In a way, it’s strange the company may only now be considering integrating the two together. When Spotify first announced its plans for Greenroom, CEO Daniel Ek said he saw live audio as something that every platform would eventually feature. “Just like Stories with video where every major platform has them as one way for its audience to communicate with each other, I see live audio similarly,” he said at the time. “I expect all the platforms to have it.”
Startup of the Week
Whether you’re in an office or remote, getting and keeping your co-workers’ attention in meetings is one of the biggest challenges out there. But what if your presentations looked like Instagram stories? Introducing Tome, a new presentation tool. It launched today, announcing $32 million in funding from Greylock and Coatue.

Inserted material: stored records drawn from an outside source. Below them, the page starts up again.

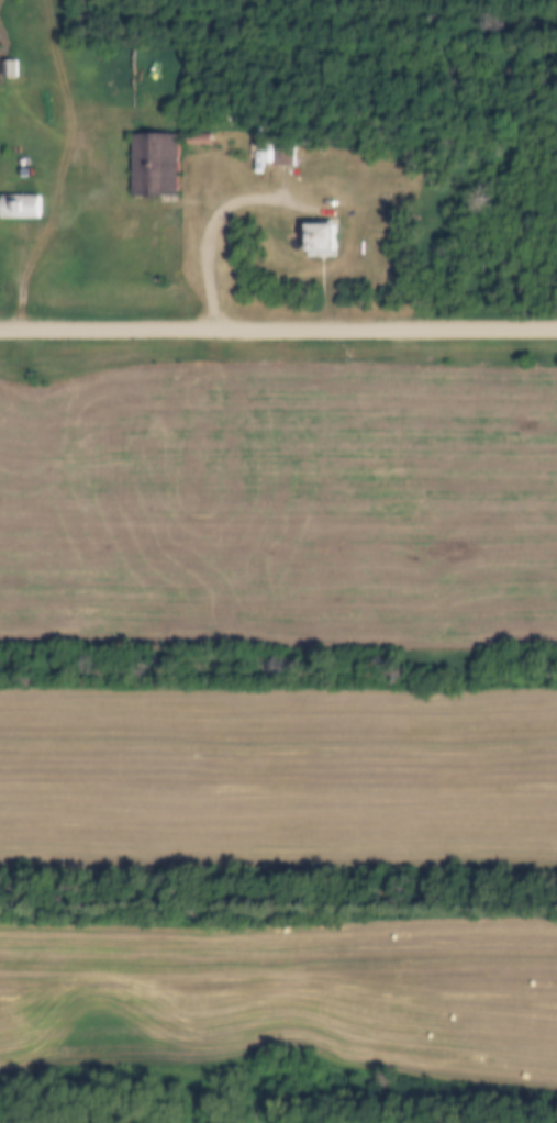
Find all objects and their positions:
building: (10, 70)
road: (87, 159)
building: (151, 166)
building: (20, 208)
road: (215, 218)
building: (316, 241)
road: (36, 245)
road: (278, 332)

Tome calls itself a “modern storytelling tool for work,” and its pitch in a nutshell is to make building workplace presentations as intuitive as social media. Co-founders Keith Peiris and Henri Liriani both come from the consumer social media world: Peiris worked on Instagram’s augmented-reality camera, and Liriani helped redesign Facebook Messenger. Peiris said the two always felt that Meta’s rich storytelling products didn’t match the way employees presented information internally.
“The stuff that we’re building for our users is pretty incredible,” Peiris said. “But when we were making decisions inside of Instagram, we were using the slide format from the ‘80s.”
Tome isn’t the only tool that’s sick of the slide deck. It’s entering an already crowded race for the future of workplace presentations.